Si par le biais de l’éducation dont elles paraissent de plus en plus nombreuses à bénéficier des vertus de la libération des pesanteurs socioculturelles, les femmes éprouvent sournoisement beaucoup de peines à s’affirmer sur la scène politique, force est de reconnaître que leur émergence au sein de leur formation politique, habilement contrôlée par les hommes, est freinée ou découragée par des règles très souvent non écrites.

Conséquence, les femmes burkinabè sont chouchoutées pour jouir beaucoup plus de leur droit d’électeurs que de celui d’éligibles. Elles se voient limitées dans leurs ambitions par des facteurs socioculturels et la bataille ardue et hypocrite que leur mènent les hommes dans les partis.

Electrices potentielles (plus de la moitié de la population du pays), elles sont utilisées par les candidats, convaincus de leur capacité à mobiliser, de leur talent d’orateur et de leur fidélité. Seulement, soit les femmes tiennent la queue ou le tronc des partis politiques mais rarement le sommet. Les formations qui ont osé porter une femme à leur tête se comptent toujours du bout des doigts. Nonobstant tous les efforts déployés par les organisations de la société civile et le combat des braves dames au sein des partis à se hisser au premier rang, les résultats sont loin d’être flatteurs.

La démocratie interne au sein des partis et leur politique de promotion du genre tardent à conduire à un climat sincère de confiance à l’endroit de la gent féminine. Les échappatoires fondées sur des arguments relatifs à la loi sur les quotas battent en brèche car cette avancée politique légale peine à se traduire en actes concrets et à instaurer dans des partis l’esprit de ce texte.

Soit au motif qu’ils rencontrent des difficultés à trouver des candidates, soit que les femmes refuseraient dans leur majorité les responsabilités politiques. Celles-ci estimant leurs épaules trop frêles pour supporter à la fois le poids du foyer, les responsabilités professionnelles et l’aventure dans l’univers politique. Les « Qu’en dira-t-on » soutenus par la survivance à la soumission totale à l’époux sont autant de facteurs suscitant la peur et brisant trop souvent l’élan d’entreprendre en vue d’affronter un monde commandé par les hommes et où la pitié n’a pas sa place.

A quand l’évolution des mentalités si des hommes continuent de croire qu’une femme ne peut les diriger ? Si celle-ci se confine dans ce préjugé et ne parvient pas à se convaincre elle-même de ses capacités et de son ambition à transcender la peur, ce sera une sorte d’abdication de sa part et son avenir politique restera sombre.
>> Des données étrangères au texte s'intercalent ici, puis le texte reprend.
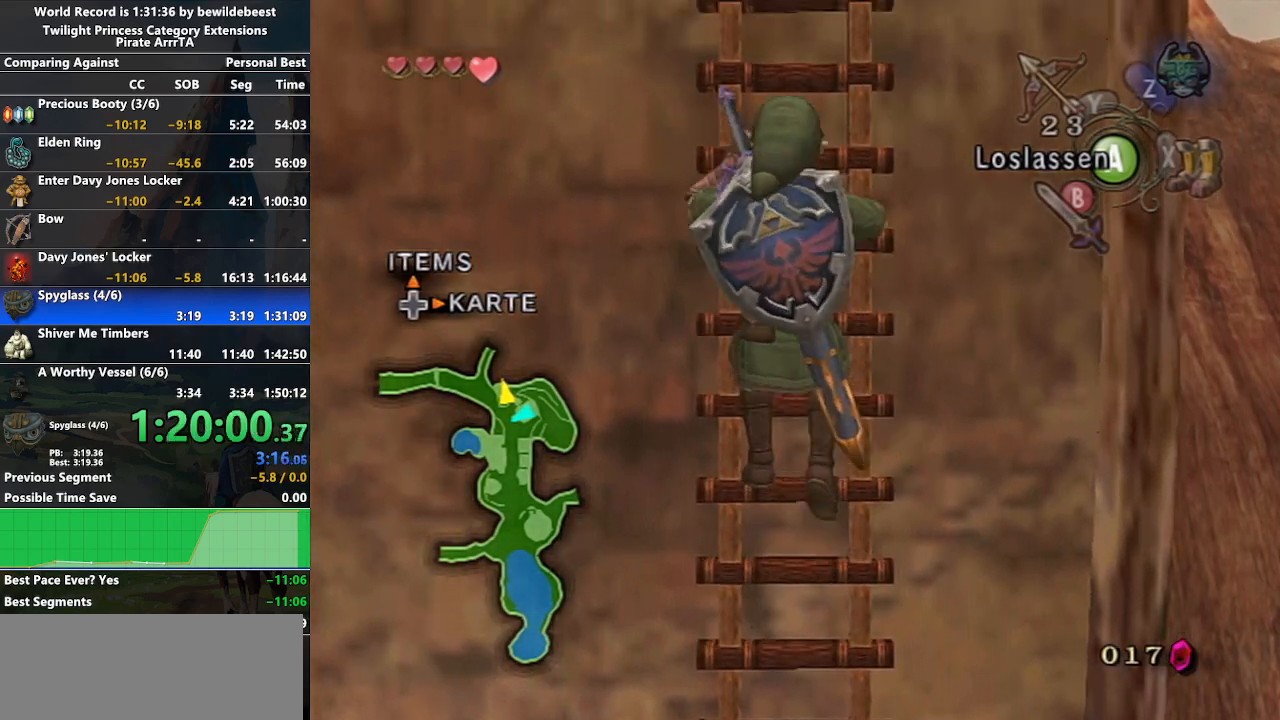
{"buttons": [], "left_stick": "up", "right_stick": "center", "events": []}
Il faut que les femmes burkinabè admettent que la politique est un terrain d’engagement personnel où l’on peut relever des défis au même titre que les corps de métier.
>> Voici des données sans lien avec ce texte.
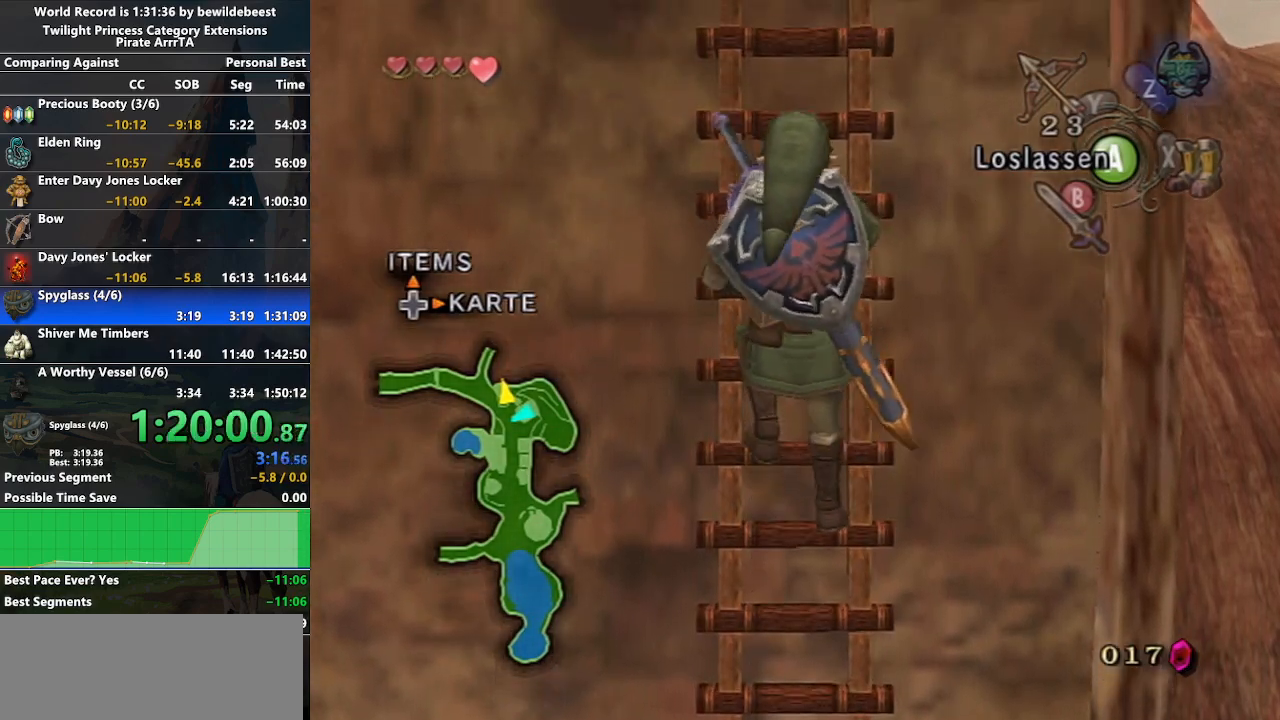
{"buttons": [], "left_stick": "up", "right_stick": "center", "events": []}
Le souci de l’affirmation de soi doit guider les unes et les autres à franchir le Rubicon. Elles y parviendront peut-être un jour si une candidate s’assure de la solidarité de ses concitoyennes. Cette donne est peu évidente avec une gent féminine nationale à la réputation quelque peu ternie par des querelles intestines et l’attachement à des intérêts égoïstes.

L’expérience infructueuse de la regrettée Deborah Nazi-Boni à la présidentielle de 1998, ne doit pas avoir le mauvais effet de dissuader à jamais tous ces grands talents politiques féminins. Chaque génération marque son époque d’une empreinte et les exemples nourriront des rêves et serviront de repères aux jeunes générations. A chaque femme politique de savoir lire le ciel de son temps, et attraper son étoile pour ne pas rater le rendez-vous de l’histoire.